Click Synthesis of Monolithic Silicon Carbide Aerogels from Polyacrylonitrile-Coated 3D Silica Networks

SiC retains high mechanical strength and oxidation stability at temperatures above 1500 °C, representing a viable alternative to silica, alumina, and carbon, which have been in use as catalyst supports for more than 60 years. Preparation of monolithic porous SiC is usually elaborate and porosities around 30% v/v are typically considered high. This report describes the synthesis of monolithic highly porous (70% v/v) SiC by carbothermal reduction (1200−1600 °C) of 3D sol−gel silica nanostructures (aerogels) conformally coated and cross-linked with polyacrylonitrile (PAN).
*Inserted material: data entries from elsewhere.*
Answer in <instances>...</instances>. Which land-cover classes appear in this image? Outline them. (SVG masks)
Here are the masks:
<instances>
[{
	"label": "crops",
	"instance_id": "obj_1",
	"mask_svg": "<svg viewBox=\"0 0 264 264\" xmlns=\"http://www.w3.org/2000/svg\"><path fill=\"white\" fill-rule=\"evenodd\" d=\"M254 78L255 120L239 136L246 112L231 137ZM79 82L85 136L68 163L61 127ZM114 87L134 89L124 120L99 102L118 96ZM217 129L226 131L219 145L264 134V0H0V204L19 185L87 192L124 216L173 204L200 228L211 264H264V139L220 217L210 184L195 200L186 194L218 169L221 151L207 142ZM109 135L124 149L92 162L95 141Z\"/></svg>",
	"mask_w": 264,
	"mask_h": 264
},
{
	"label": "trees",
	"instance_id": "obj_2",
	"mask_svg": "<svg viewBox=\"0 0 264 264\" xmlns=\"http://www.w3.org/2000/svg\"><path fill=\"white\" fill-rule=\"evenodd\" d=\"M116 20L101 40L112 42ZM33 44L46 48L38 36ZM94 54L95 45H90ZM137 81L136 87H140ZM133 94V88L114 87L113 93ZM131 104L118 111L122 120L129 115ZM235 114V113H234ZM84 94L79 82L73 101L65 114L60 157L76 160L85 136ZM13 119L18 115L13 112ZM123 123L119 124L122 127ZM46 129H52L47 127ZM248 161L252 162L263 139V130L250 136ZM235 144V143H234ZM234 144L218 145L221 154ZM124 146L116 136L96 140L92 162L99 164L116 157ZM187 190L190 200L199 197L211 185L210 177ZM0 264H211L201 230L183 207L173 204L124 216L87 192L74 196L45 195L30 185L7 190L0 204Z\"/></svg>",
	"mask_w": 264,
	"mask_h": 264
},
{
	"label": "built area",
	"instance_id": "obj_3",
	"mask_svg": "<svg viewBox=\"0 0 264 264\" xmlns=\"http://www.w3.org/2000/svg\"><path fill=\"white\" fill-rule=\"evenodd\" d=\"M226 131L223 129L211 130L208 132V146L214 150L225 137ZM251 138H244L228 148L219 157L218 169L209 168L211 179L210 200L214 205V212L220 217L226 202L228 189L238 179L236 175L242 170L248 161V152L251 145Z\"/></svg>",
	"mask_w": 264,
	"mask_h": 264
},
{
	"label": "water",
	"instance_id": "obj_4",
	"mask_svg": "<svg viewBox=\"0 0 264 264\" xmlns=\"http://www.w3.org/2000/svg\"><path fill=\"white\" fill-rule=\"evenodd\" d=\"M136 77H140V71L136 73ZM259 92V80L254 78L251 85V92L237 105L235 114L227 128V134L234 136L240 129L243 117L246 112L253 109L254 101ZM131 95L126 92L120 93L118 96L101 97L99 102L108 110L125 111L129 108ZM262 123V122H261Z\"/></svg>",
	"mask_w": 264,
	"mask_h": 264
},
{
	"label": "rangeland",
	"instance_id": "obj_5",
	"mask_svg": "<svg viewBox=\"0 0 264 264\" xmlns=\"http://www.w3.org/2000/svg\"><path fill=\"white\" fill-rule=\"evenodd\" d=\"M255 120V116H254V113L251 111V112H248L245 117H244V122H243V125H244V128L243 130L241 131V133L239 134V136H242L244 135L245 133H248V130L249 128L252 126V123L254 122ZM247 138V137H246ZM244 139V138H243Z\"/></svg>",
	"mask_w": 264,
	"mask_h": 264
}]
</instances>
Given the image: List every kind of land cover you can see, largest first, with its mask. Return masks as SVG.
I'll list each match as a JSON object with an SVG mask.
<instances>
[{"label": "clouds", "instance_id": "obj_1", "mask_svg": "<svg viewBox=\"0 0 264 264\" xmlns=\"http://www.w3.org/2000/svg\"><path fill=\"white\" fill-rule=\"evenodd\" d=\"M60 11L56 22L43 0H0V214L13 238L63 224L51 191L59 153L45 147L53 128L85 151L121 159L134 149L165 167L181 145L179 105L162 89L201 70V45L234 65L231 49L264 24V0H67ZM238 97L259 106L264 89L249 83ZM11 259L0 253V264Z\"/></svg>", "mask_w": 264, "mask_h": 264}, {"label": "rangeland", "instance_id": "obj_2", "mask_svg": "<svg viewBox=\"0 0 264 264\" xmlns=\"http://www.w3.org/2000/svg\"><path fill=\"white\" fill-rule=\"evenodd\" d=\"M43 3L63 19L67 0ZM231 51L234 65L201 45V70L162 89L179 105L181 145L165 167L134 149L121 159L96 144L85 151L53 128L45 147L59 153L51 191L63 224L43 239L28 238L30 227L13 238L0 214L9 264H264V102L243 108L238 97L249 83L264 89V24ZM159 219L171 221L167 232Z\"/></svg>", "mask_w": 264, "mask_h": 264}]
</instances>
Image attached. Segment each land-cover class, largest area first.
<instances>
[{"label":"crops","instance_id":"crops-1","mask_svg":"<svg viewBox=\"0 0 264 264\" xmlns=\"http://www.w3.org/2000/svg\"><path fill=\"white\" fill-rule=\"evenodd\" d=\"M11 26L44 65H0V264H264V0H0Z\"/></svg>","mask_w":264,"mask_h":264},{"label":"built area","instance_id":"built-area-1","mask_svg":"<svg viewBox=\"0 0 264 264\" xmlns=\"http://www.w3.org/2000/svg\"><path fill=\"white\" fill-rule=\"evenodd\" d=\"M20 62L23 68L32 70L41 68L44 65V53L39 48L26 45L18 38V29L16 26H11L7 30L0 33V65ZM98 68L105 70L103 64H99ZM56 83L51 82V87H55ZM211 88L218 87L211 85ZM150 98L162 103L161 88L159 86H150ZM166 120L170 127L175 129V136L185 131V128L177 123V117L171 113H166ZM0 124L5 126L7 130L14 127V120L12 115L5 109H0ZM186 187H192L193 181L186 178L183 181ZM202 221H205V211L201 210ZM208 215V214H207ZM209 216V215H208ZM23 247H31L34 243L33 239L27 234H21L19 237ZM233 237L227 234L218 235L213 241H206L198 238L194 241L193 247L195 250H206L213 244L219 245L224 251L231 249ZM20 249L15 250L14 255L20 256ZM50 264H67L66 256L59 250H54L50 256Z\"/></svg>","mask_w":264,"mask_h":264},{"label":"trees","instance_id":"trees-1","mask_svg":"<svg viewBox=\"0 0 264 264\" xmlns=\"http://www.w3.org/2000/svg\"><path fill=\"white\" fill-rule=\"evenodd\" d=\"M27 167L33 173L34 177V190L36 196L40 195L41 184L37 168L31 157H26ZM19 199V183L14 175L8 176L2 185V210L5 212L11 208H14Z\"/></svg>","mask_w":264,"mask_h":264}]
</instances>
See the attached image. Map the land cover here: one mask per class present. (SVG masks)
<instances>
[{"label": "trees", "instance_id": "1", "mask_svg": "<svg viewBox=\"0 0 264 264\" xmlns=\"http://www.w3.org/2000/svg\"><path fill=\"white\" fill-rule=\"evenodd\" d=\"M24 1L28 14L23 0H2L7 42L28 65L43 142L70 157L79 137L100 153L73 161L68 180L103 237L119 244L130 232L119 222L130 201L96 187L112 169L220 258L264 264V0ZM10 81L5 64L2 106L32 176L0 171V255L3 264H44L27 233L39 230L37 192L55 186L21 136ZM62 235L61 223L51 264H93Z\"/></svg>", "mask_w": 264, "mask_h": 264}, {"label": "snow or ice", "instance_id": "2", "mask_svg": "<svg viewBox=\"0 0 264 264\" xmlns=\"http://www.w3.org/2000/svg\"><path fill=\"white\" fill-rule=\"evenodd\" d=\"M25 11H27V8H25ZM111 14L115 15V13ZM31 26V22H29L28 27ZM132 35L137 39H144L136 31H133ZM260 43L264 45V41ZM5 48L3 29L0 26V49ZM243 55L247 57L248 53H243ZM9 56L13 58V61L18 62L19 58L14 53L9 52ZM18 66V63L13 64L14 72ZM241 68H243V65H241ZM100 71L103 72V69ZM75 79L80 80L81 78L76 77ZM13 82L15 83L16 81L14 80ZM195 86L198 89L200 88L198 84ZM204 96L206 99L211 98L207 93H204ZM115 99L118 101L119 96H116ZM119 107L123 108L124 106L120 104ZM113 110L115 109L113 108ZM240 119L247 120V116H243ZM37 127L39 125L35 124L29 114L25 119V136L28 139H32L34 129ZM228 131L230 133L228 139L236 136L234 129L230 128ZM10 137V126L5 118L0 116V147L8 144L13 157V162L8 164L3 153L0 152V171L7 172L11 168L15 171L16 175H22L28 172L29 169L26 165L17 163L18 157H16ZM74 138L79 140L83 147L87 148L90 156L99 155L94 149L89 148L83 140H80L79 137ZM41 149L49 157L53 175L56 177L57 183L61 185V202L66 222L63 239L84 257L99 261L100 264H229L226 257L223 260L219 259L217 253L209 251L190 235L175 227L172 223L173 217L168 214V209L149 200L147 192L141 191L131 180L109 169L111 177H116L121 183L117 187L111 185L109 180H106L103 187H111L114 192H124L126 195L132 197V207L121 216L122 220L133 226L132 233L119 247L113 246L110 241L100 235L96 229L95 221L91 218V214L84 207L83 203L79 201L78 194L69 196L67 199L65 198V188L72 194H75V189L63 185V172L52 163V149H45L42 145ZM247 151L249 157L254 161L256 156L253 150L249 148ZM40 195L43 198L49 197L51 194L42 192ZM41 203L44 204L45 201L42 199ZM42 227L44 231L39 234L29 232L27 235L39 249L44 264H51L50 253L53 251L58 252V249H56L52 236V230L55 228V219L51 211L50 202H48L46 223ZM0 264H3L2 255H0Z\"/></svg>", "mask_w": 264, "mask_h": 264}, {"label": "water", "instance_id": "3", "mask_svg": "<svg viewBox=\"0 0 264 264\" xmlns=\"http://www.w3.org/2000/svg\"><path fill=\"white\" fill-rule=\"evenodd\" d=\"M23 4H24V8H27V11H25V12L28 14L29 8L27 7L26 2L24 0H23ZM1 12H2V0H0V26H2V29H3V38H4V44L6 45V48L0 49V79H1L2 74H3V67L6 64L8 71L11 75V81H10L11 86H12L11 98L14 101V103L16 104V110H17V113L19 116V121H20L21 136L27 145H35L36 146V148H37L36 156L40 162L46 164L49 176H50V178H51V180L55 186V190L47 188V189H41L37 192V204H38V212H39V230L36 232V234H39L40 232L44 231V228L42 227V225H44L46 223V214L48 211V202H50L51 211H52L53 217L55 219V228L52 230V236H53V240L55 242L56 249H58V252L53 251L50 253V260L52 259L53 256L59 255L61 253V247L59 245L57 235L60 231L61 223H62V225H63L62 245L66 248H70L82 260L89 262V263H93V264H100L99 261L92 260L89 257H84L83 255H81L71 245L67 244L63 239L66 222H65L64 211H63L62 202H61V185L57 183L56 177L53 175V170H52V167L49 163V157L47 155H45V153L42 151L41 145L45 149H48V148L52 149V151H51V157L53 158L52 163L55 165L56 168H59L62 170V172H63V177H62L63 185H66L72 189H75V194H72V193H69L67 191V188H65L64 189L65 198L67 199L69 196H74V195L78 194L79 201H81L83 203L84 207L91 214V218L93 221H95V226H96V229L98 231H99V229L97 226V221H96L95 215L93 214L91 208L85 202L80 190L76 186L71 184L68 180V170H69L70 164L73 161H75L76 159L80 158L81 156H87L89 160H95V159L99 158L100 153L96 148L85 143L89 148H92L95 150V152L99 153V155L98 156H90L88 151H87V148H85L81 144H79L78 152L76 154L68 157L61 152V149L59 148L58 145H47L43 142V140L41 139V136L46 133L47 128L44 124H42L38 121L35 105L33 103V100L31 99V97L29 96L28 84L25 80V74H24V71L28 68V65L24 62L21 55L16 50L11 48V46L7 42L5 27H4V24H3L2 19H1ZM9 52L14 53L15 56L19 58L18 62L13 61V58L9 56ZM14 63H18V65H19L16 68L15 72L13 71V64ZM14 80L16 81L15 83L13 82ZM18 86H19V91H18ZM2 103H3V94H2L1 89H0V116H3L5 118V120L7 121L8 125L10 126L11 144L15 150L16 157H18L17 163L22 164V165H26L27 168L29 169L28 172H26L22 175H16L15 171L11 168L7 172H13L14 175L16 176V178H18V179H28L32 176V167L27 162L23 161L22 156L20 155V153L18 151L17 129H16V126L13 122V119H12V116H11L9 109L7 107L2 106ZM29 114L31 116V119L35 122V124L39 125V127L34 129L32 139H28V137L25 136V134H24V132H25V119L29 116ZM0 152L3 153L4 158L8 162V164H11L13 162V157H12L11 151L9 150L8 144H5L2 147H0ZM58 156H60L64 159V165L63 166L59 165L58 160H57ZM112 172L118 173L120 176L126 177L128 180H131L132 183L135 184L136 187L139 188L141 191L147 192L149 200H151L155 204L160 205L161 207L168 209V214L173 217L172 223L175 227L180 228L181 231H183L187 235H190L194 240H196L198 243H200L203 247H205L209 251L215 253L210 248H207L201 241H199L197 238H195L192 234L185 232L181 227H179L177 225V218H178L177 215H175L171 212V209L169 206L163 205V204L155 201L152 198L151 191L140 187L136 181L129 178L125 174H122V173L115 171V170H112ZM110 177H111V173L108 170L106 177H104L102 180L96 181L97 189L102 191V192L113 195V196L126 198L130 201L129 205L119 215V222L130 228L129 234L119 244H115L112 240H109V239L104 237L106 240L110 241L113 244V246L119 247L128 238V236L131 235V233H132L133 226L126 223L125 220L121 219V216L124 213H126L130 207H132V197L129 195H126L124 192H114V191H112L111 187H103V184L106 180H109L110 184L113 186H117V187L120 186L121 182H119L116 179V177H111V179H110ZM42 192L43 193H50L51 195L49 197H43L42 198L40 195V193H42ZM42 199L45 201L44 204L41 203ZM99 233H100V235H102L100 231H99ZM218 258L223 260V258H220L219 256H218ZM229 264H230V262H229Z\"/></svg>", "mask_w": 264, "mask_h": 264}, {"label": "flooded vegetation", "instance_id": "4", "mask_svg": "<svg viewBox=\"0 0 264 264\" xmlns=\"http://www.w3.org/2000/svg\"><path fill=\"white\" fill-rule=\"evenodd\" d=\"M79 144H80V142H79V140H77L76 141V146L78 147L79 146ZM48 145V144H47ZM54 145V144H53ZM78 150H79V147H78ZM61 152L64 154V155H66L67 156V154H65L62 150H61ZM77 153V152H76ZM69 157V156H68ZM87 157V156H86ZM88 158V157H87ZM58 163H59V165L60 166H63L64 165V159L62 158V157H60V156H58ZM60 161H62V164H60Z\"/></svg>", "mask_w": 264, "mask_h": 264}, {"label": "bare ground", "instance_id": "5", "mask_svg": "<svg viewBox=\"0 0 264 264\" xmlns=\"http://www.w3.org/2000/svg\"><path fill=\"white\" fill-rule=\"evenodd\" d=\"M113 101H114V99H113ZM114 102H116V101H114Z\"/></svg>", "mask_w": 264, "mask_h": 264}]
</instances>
Synthesis of PAN-cross-linked silica aerogels is carried out in one pot by simple mixing of the monomers, whereas conversion to SiC is carried out in a tube reactor by programmed heating. Intermediates after aromatization (225 °C in air) and carbonization (800 °C under Ar) were isolated and characterized for their chemical composition and materials properties. Data are interpreted mechanistically and were used iteratively for process optimization. Solids 29Si NMR validates use of skeletal densities (by He pycnometry) for the quantification of the conversion of silica to SiC. Consistent with the topology of the carbothermal process, data support complete conversion of SiO2 to SiC requiring a C:SiO2 ratio higher than the stoichiometric one (=3). The morphology of the SiC network is invariant of the processing temperature between 1300 and 1600 °C, and hence it is advantageous to carry out the carbothemal process at higher temperatures where reactions run faster. Those samples are macroporous and consist of pure polycrystalline β-SiC (skeletal density: 3.20 g cm−3) with surface areas in the range reported previously for biomorphic SiC (∼20 m2 g−1). Although the micromorphology remains constant, the crystallite size of SiC increases with processing temperature (from 7.1 nm at 1300 °C to 16.5 nm at 1600 °C). Samples processed at 1200 °C are mesoporous and amorphous (by XRD), even though they consist of ∼75% mol/mol SiC. The change in the morphology of SiC in the 1200−1300 °C range has been explained by a melting mechanism. This comprises the first report of using a polymer cross-linked aerogel for the synthesis of another porous material.